#17 Tesseract 1.03 cannot recognize phototest.tif

open
nobody
None
5
2007-03-23
2007-03-23
Alex Deiter
No

Hi,

Solaris 9, sparc64, gcc 4.1.2
FreeBSD 5.3 i386, gcc 3.4.2

tesseract-1.03 with libtiff support cannot recognize phototest.tif:

$ tesseract phototest.tif text
Tesseract Open Source OCR Engine

$ cat text.txt
pmorvxu qo6 jnwbeq oAeL we gas?` ;ox~
]F1LUbGq OAGL QJG {SEA {OX` j_}.IG dF1!C}(
OAGL [{16 {SEA J`OX~ j_}JG ClI'1!C}( pLOMU qo6
gas?` ;ox~ ipe dngcg pkorvxu qod jnuabeq
j_}JG ClI'1!C}( pLOMU qo6 ]f1!JJbGq OAGL HJG
0% HIS J=OHiJ9I~
OCL COqG *3Uq 266 QJG ![ MOLK2 OU *3}} []xbG2
J.!J!e !e 9 lot 0% JS bO!U{ IGXI to [Gel {IJG

I found workaround for this bug. Please review attached file. Tested on FreeBSD i386/gcc-3.4.2 and Solaris sparc64/gcc-4.1.2:

$ tesseract phototest.tif text
Tesseract Open Source OCR Engine

$ cat text.txt
This is a lot of 12 point text to test the
ocr code and see if it works on all types
of file format.
The quick brown dog jumped over the
lazy fox. The quick brown dog jumped
over the lazy fox. The quick brown dog
jumped over the lazy fox. The quick
brown dog jumped over the lazy fox.

Thanks a lot!

Discussion

  • Alex Deiter
    Alex Deiter
    2007-03-23

    Patch for libtiff support

     
  • Logged In: NO

    I tried compiling it on cygwin after patch. It doesnt seem to work.
    It is still giving me exactly same output.

    $ cat text.txt
    pmorvxu qo6 jnwbeq oAeL we gas?` ;ox~
    ]F1LUbGq OAGL QJG {SEA {OX` j_}.IG dF1!C}(
    OAGL [{16 {SEA J`OX~ j_}JG ClI'1!C}( pLOMU qo6
    gas?` ;ox~ ipe dngcg pkorvxu qod jnuabeq
    j_}JG ClI'1!C}( pLOMU qo6 ]f1!JJbGq OAGL HJG
    0% HIS J=OHiJ9I~
    OCL COqG *3Uq 266 QJG ![ MOLK2 OU *3}} []xbG2
    J.!J!e !e 9 lot 0% JS bO!U{ IGXI to [Gel {IJG
    sandeepgiri [ at ] gmail.com

     
  • Logged In: NO

    I get segmentation fault with this patch.

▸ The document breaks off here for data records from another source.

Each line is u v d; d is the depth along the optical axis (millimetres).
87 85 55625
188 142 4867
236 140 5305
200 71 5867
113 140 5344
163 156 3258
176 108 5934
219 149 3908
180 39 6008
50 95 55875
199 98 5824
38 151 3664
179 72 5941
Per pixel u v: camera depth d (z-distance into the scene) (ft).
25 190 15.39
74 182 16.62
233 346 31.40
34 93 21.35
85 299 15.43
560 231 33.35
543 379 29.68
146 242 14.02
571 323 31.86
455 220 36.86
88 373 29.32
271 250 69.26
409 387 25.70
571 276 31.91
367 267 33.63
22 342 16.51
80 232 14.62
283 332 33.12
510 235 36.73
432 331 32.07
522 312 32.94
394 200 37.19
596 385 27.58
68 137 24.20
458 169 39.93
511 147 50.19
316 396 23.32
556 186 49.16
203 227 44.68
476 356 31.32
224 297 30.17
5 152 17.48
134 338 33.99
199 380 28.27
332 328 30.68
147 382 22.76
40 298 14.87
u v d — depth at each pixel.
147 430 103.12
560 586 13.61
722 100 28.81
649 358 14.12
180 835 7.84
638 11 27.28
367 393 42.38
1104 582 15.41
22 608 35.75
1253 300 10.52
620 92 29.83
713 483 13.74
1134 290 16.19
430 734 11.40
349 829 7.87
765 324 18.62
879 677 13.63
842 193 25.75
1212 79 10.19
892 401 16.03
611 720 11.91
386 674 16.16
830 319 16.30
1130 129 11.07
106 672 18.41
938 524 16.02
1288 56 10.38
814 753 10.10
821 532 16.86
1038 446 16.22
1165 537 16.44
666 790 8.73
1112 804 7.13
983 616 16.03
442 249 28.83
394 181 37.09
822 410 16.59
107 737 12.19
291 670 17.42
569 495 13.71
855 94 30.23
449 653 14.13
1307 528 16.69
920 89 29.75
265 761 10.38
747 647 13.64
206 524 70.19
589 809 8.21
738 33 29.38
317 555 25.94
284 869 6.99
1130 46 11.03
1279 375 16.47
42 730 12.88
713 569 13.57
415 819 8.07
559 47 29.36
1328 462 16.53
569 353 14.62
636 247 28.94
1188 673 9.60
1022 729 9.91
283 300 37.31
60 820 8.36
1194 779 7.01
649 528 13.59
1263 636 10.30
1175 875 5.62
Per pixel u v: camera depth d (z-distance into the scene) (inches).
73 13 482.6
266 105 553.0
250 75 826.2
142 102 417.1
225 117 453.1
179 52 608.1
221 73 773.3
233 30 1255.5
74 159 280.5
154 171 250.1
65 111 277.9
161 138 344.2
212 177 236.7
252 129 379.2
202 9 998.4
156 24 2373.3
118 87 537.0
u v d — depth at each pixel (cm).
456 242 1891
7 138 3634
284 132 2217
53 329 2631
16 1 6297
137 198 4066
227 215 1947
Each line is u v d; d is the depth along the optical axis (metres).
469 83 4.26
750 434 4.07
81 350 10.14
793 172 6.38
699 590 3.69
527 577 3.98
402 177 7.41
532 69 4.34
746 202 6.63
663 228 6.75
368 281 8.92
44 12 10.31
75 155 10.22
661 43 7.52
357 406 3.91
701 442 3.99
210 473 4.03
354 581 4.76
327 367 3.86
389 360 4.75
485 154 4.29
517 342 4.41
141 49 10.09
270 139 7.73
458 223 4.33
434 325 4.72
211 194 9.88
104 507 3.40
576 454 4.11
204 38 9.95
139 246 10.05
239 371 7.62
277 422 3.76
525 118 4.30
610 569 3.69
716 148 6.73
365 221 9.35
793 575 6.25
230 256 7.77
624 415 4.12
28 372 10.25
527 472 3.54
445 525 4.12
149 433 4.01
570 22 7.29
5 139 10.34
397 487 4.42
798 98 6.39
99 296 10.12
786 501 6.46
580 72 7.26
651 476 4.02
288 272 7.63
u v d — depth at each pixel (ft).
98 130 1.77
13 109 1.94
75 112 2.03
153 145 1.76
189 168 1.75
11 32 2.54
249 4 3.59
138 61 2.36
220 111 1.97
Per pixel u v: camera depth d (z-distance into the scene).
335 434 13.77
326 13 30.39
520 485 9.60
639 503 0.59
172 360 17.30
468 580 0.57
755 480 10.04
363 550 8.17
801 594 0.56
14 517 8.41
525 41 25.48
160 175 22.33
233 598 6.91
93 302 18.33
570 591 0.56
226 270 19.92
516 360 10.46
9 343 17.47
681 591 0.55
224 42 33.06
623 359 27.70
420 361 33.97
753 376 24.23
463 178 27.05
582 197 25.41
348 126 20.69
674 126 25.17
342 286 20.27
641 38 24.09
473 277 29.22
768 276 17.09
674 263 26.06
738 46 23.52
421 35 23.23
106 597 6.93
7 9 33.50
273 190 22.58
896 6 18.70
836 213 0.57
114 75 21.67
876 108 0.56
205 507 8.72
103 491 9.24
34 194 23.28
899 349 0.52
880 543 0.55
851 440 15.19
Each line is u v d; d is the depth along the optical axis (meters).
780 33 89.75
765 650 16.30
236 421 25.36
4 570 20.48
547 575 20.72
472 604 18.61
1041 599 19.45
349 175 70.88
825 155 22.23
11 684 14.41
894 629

    gcc version 2.95.4 20011002 (Debian prerelease)
    Linux i686

     
  • Peter Fales
    Peter Fales
    2007-06-15

    Logged In: YES
    user_id=150101
    Originator: NO

    That patch didn't quite work for me (it caused tesseract to crash), but it gave me the clue to get a fix that worked for me. The original code was reading lines from the tiff file one at a time filling the buffer from the "bottom" to the "top." This resulted in trying to recognize characters that are upside down and which is the reason for the garbage in the scan results. The patch reverses the order of filling the buffer, but because it increments the pointer before storing the first line, the last line overruns the end of the buffer.

     
  • Logged In: NO

    Yes psfales suggestion works perfectly.
    I made the follwing change in tessedit.cpp
    /* Code start here */
    #if 0
    int bytes_per_line = (image_width*bpp + 7)/8;
    UINT8* dest_buf = image->get_buffer() + bytes_per_line*image_height;
    #else
    uint32 bytes_per_line = (image_width*bpp + 7)/8;
    UINT8* dest_buf = image->get_buffer();
    #endif

    // This will go badly wrong with one of the more exotic tiff formats,
    // but the majority will work OK.
    for (uint32 y = 0; y < image_height; ++y) {
    TIFFReadScanline(tif, buf, y);
    memcpy(dest_buf, buf, bytes_per_line);
    dest_buf += bytes_per_line;
    }

    /* Ends here*/

    And here is the output

    [root@PCDEVLIN tesseract-1.03]# ./tesseract phototest.tif new
    Tesseract Open Source OCR Engine

    [root@PCDEVLIN tesseract-1.03]# cat new.txt
    This is a lot of 12 point text to test the
    ocr code and see if it works on all types
    of file format.
    The quick brown dog jumped over the
    lazy fox. The quick brown dog jumped
    over the lazy fox. The quick brown dog
    jumped over the lazy fox. The quick
    brown dog jumped over the lazy fox.